• **PAGE EXTRACT**
^^^^

Penn State Extension is the backbone of our ability to translate scientific research into real-world applications. Our Extension educators empower people, businesses and communities to solve problems and capture opportunities by providing access to expertise and education. Extension is investing in new technologies to meet the changing needs and expectations of our customers and provide for real-time collaboration across our teams of experts located around the Commonwealth. These investments in Pennsylvania will provide a diverse portfolio of non-credit, online educational opportunities for all Pennsylvanians; real-time communications, alerts, and education for our customers; and increasing accessibility to our teams of experts and programs.

^^^^

• **THE TASK**
Reproduce the portion of the Penn State Extension passage between "Penn State Extension" and "experts and programs.", inclusive. The items that follow have no connection to the Penn State Extension passage.

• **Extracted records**
^^^^

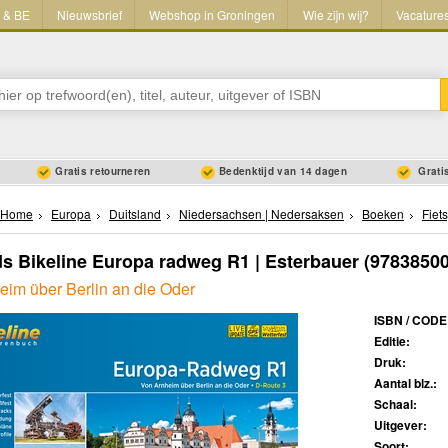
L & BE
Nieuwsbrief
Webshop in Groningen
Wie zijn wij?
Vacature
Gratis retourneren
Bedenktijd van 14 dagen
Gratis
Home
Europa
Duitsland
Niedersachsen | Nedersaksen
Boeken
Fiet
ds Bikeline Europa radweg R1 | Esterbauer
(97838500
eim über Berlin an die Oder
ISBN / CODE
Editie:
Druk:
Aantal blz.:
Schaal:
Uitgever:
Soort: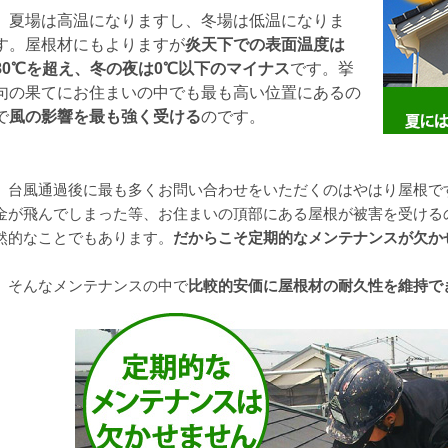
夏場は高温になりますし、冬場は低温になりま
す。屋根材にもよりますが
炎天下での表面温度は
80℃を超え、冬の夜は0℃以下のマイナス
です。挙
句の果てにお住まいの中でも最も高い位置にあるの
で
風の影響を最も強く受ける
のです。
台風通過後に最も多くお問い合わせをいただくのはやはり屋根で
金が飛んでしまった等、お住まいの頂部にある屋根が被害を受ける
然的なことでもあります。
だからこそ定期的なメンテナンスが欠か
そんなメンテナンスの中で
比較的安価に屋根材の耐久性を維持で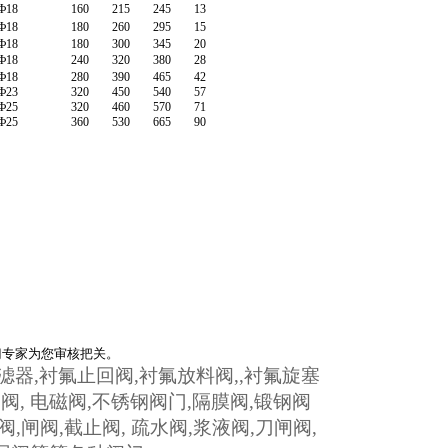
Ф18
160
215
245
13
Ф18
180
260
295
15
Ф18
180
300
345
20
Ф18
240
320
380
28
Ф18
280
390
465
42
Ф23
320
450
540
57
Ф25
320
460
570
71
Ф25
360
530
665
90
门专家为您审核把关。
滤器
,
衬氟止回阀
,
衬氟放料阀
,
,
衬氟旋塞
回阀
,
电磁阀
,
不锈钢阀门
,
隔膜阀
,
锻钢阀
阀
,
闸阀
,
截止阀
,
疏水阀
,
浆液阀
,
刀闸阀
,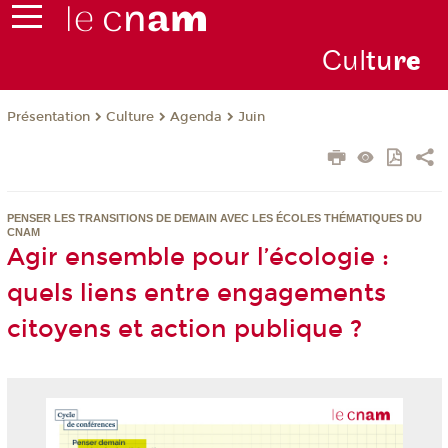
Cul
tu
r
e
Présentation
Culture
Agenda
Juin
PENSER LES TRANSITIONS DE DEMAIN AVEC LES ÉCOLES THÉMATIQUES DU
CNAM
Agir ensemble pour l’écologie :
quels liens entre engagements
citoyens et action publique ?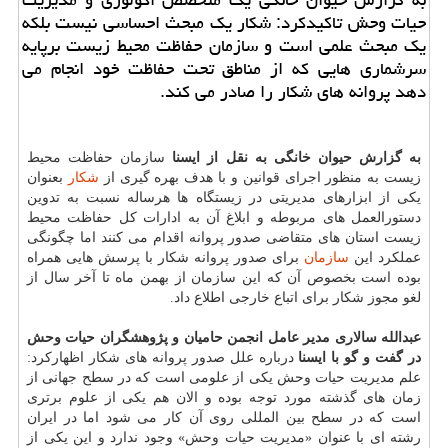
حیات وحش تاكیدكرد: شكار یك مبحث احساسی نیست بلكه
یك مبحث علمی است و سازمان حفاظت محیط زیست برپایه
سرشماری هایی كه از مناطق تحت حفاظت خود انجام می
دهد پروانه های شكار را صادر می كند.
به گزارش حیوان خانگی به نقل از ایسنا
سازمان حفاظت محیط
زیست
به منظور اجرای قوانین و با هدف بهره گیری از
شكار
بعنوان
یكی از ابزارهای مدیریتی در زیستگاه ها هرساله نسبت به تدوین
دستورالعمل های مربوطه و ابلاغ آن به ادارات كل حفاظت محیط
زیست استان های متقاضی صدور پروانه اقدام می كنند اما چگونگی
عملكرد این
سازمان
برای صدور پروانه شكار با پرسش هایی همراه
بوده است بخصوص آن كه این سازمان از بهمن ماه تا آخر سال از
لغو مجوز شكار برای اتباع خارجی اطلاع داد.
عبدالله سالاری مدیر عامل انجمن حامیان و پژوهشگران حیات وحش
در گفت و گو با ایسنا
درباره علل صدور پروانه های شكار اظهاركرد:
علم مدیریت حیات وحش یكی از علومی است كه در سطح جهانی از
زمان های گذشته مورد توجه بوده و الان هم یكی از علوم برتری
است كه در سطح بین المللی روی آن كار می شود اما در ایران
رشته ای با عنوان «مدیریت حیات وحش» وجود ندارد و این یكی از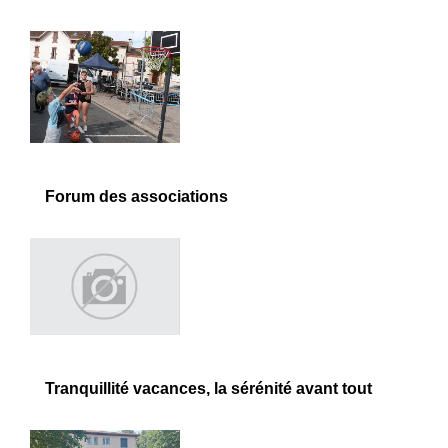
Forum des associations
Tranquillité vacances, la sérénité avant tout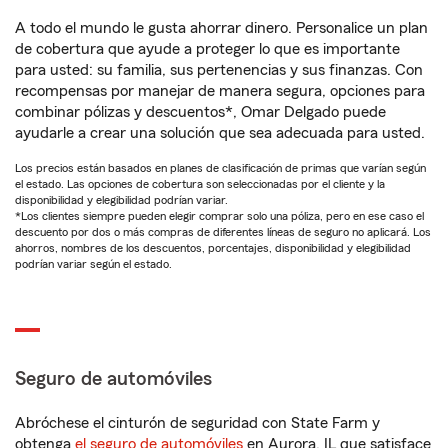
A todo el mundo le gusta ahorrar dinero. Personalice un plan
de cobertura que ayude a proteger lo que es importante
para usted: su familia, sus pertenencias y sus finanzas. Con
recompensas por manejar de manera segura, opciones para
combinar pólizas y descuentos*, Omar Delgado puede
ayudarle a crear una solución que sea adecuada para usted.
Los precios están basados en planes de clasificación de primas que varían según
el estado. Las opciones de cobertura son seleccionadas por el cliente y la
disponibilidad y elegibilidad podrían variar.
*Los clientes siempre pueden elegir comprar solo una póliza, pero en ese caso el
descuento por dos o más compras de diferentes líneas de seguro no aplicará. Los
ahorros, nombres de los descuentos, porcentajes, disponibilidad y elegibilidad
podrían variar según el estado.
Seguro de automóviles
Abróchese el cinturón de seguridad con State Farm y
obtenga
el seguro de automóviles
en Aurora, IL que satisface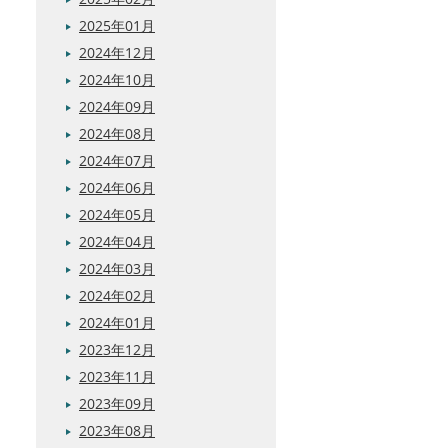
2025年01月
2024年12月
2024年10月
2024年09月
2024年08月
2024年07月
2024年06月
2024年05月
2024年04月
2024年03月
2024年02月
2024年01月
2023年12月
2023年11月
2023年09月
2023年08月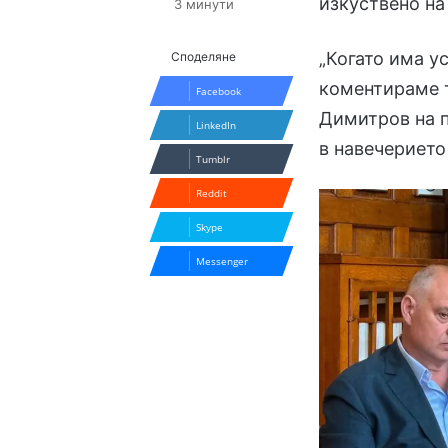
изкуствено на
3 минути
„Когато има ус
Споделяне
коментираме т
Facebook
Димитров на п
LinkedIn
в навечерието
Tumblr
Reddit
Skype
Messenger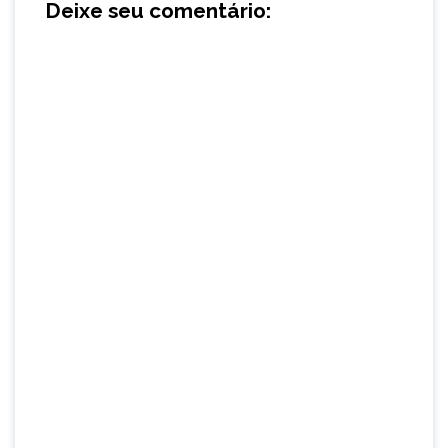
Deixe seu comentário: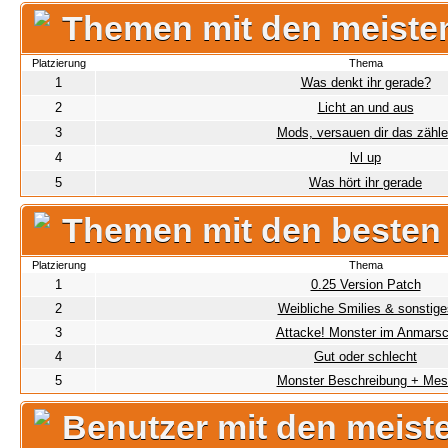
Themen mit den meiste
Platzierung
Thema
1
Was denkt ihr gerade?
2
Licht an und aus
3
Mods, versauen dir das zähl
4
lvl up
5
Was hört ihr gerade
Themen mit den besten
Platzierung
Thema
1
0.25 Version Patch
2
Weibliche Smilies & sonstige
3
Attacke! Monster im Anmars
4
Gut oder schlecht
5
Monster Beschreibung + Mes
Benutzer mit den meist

^^^^

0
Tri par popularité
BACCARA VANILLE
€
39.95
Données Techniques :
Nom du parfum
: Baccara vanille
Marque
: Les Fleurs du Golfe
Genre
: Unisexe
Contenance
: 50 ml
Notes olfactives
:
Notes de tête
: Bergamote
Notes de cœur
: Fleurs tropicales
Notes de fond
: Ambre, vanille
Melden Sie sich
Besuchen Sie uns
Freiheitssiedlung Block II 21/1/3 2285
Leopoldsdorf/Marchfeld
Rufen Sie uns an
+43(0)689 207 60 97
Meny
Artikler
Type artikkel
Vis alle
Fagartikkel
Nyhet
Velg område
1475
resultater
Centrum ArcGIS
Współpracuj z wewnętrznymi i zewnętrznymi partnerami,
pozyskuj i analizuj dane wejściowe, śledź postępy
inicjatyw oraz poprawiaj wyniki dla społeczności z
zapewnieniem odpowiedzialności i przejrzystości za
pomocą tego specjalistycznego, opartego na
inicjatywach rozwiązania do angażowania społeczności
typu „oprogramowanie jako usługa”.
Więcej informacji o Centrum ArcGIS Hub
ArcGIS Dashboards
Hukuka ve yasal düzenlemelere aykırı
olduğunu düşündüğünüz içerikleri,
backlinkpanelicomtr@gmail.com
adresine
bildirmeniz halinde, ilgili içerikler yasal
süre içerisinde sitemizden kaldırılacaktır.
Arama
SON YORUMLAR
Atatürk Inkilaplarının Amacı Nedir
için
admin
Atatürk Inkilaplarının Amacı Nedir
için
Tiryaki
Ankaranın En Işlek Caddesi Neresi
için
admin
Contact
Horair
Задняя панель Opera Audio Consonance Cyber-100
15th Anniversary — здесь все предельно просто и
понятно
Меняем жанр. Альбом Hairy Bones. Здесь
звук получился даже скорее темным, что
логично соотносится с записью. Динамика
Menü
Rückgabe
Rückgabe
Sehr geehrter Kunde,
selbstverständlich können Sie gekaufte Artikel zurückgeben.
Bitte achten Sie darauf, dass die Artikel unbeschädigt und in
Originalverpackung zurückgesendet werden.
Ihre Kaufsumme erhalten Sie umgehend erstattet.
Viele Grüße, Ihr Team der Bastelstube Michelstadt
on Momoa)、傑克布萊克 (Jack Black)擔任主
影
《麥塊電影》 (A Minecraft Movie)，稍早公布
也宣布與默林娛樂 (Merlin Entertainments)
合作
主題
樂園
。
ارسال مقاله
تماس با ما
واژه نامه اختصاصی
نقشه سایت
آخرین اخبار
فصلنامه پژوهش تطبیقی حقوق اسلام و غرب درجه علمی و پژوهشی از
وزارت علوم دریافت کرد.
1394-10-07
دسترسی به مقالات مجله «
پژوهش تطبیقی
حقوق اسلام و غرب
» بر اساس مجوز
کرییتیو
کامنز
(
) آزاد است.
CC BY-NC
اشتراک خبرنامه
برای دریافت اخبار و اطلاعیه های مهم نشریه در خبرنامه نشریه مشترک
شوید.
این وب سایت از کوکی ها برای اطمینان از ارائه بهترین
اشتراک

^^^^

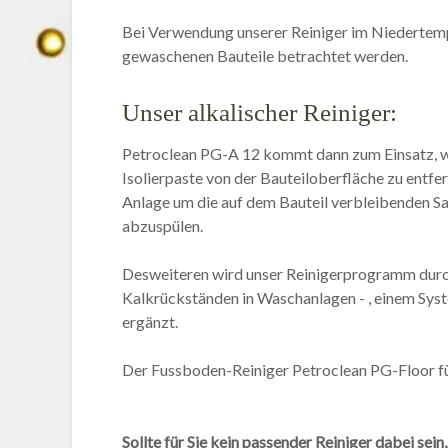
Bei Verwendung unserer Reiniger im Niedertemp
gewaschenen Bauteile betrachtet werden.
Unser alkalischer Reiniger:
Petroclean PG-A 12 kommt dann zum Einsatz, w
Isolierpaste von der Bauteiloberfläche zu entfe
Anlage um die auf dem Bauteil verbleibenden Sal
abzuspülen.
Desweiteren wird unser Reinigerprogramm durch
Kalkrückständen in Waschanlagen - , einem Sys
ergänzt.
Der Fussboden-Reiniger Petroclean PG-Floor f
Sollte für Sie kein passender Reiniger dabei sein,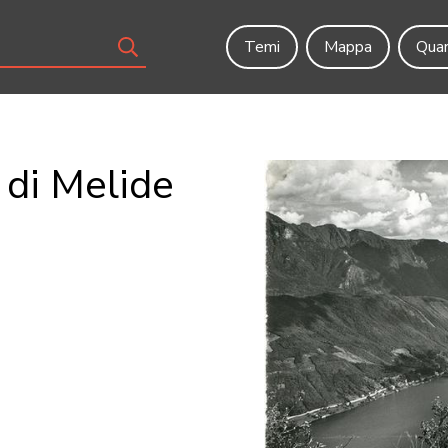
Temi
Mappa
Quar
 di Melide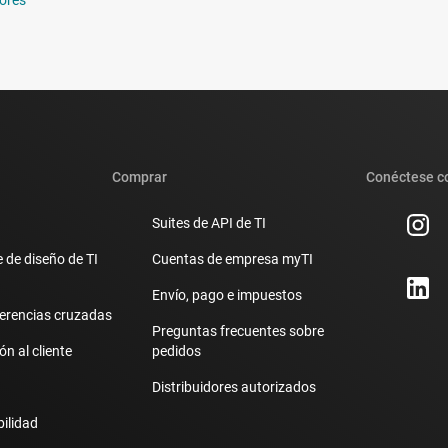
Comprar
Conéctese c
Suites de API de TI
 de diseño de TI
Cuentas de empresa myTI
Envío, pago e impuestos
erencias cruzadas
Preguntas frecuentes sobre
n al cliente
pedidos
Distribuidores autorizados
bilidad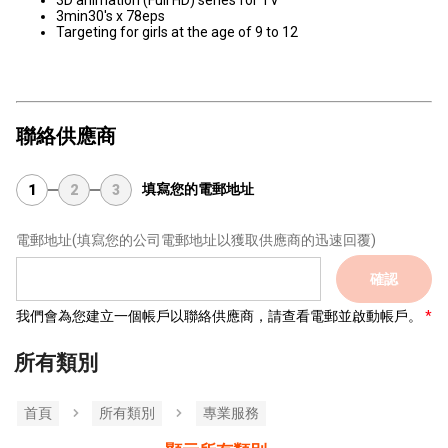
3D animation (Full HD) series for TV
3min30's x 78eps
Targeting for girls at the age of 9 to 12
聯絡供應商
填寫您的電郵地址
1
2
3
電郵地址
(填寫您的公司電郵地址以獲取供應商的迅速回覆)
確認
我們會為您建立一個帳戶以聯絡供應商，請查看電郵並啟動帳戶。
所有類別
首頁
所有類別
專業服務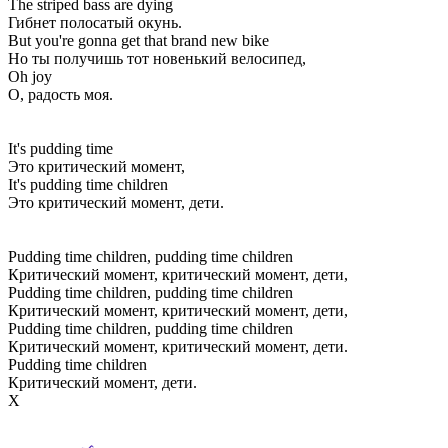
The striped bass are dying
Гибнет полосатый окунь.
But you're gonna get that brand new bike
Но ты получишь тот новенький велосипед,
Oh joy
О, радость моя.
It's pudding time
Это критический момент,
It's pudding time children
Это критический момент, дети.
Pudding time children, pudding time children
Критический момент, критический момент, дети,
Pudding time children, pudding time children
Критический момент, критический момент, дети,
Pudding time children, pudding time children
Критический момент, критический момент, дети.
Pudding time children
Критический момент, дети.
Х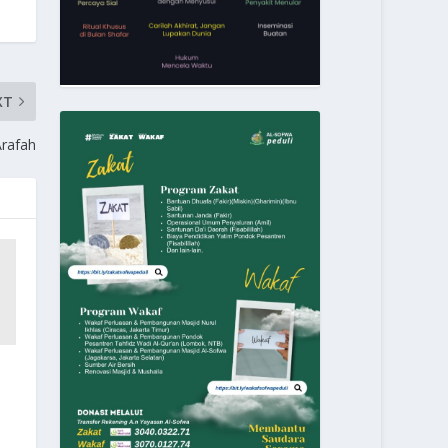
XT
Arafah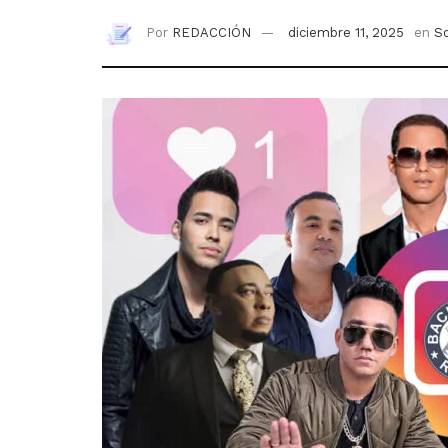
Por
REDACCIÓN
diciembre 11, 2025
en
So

^^^^

• **RESPONSE BELOW**
Penn State Extension is the backbone of our ability to translate scientific research into real-world applications. Our Extension educators empower people, businesses and communities to solve problems and capture opportunities by providing access to expertise and education. Extension is investing in new technologies to meet the changing needs and expectations of our customers and provide for real-time collaboration across our teams of experts located around the Commonwealth. These investments in Pennsylvania will provide a diverse portfolio of non-credit, online educational opportunities for all Pennsylvanians; real-time communications, alerts, and education for our customers; and increasing accessibility to our teams of experts and programs.